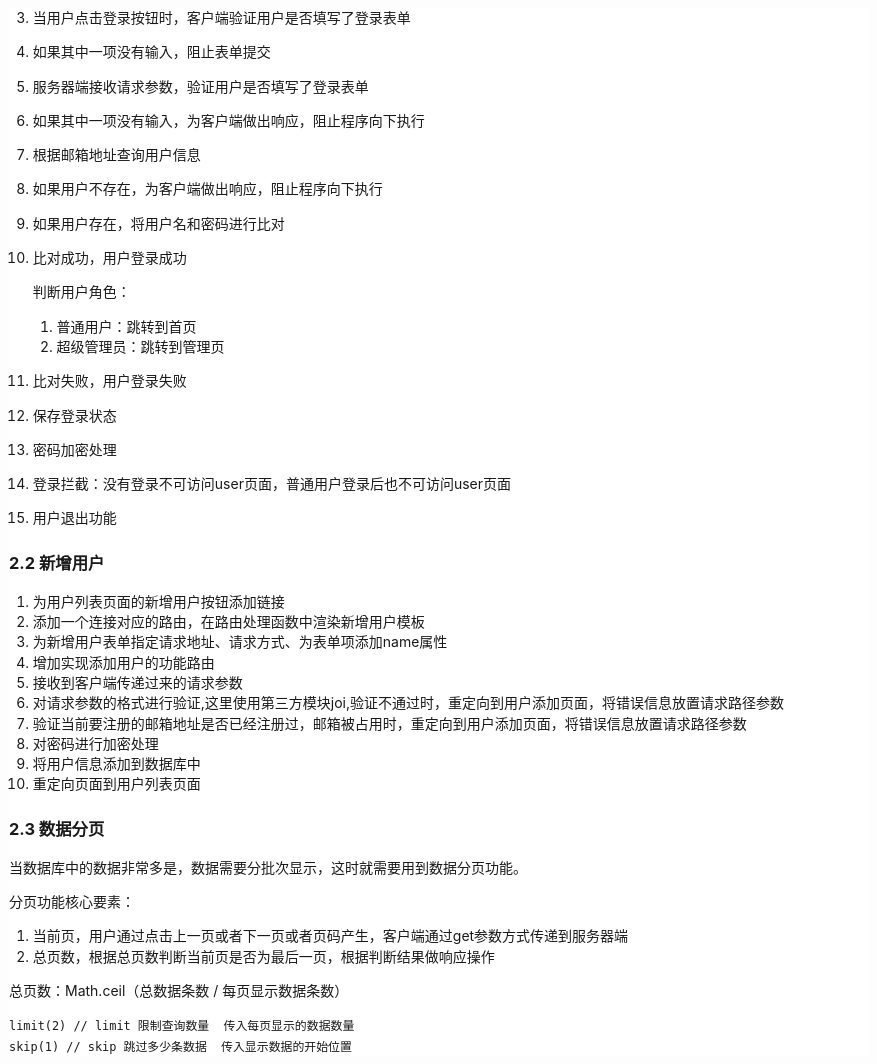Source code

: 3. 当用户点击登录按钮时，客户端验证用户是否填写了登录表单

4. 如果其中一项没有输入，阻止表单提交

5. 服务器端接收请求参数，验证用户是否填写了登录表单

6. 如果其中一项没有输入，为客户端做出响应，阻止程序向下执行

7. 根据邮箱地址查询用户信息

8. 如果用户不存在，为客户端做出响应，阻止程序向下执行

9. 如果用户存在，将用户名和密码进行比对

10. 比对成功，用户登录成功

    判断用户角色：

    1. 普通用户：跳转到首页
    2. 超级管理员：跳转到管理页

11. 比对失败，用户登录失败

12. 保存登录状态

13. 密码加密处理

14. 登录拦截：没有登录不可访问user页面，普通用户登录后也不可访问user页面

15. 用户退出功能

### 2.2 新增用户

1. 为用户列表页面的新增用户按钮添加链接
2. 添加一个连接对应的路由，在路由处理函数中渲染新增用户模板
3. 为新增用户表单指定请求地址、请求方式、为表单项添加name属性
4. 增加实现添加用户的功能路由
5. 接收到客户端传递过来的请求参数
6. 对请求参数的格式进行验证,这里使用第三方模块joi,验证不通过时，重定向到用户添加页面，将错误信息放置请求路径参数
7. 验证当前要注册的邮箱地址是否已经注册过，邮箱被占用时，重定向到用户添加页面，将错误信息放置请求路径参数
8. 对密码进行加密处理
9. 将用户信息添加到数据库中
10. 重定向页面到用户列表页面

### 2.3 数据分页

当数据库中的数据非常多是，数据需要分批次显示，这时就需要用到数据分页功能。

分页功能核心要素：

1. 当前页，用户通过点击上一页或者下一页或者页码产生，客户端通过get参数方式传递到服务器端
2. 总页数，根据总页数判断当前页是否为最后一页，根据判断结果做响应操作

总页数：Math.ceil（总数据条数 / 每页显示数据条数）

```
limit(2) // limit 限制查询数量  传入每页显示的数据数量
skip(1) // skip 跳过多少条数据  传入显示数据的开始位置
```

______

WHAT THIS TASK INVOLVES :: Repeat the material exactly. Skip the images.

FINAL ANSWER ::
Source code

: 3. 当用户点击登录按钮时，客户端验证用户是否填写了登录表单

4. 如果其中一项没有输入，阻止表单提交

5. 服务器端接收请求参数，验证用户是否填写了登录表单

6. 如果其中一项没有输入，为客户端做出响应，阻止程序向下执行

7. 根据邮箱地址查询用户信息

8. 如果用户不存在，为客户端做出响应，阻止程序向下执行

9. 如果用户存在，将用户名和密码进行比对

10. 比对成功，用户登录成功

    判断用户角色：

    1. 普通用户：跳转到首页
    2. 超级管理员：跳转到管理页

11. 比对失败，用户登录失败

12. 保存登录状态

13. 密码加密处理

14. 登录拦截：没有登录不可访问user页面，普通用户登录后也不可访问user页面

15. 用户退出功能

### 2.2 新增用户

1. 为用户列表页面的新增用户按钮添加链接
2. 添加一个连接对应的路由，在路由处理函数中渲染新增用户模板
3. 为新增用户表单指定请求地址、请求方式、为表单项添加name属性
4. 增加实现添加用户的功能路由
5. 接收到客户端传递过来的请求参数
6. 对请求参数的格式进行验证,这里使用第三方模块joi,验证不通过时，重定向到用户添加页面，将错误信息放置请求路径参数
7. 验证当前要注册的邮箱地址是否已经注册过，邮箱被占用时，重定向到用户添加页面，将错误信息放置请求路径参数
8. 对密码进行加密处理
9. 将用户信息添加到数据库中
10. 重定向页面到用户列表页面

### 2.3 数据分页

当数据库中的数据非常多是，数据需要分批次显示，这时就需要用到数据分页功能。

分页功能核心要素：

1. 当前页，用户通过点击上一页或者下一页或者页码产生，客户端通过get参数方式传递到服务器端
2. 总页数，根据总页数判断当前页是否为最后一页，根据判断结果做响应操作

总页数：Math.ceil（总数据条数 / 每页显示数据条数）

```
limit(2) // limit 限制查询数量  传入每页显示的数据数量
skip(1) // skip 跳过多少条数据  传入显示数据的开始位置
```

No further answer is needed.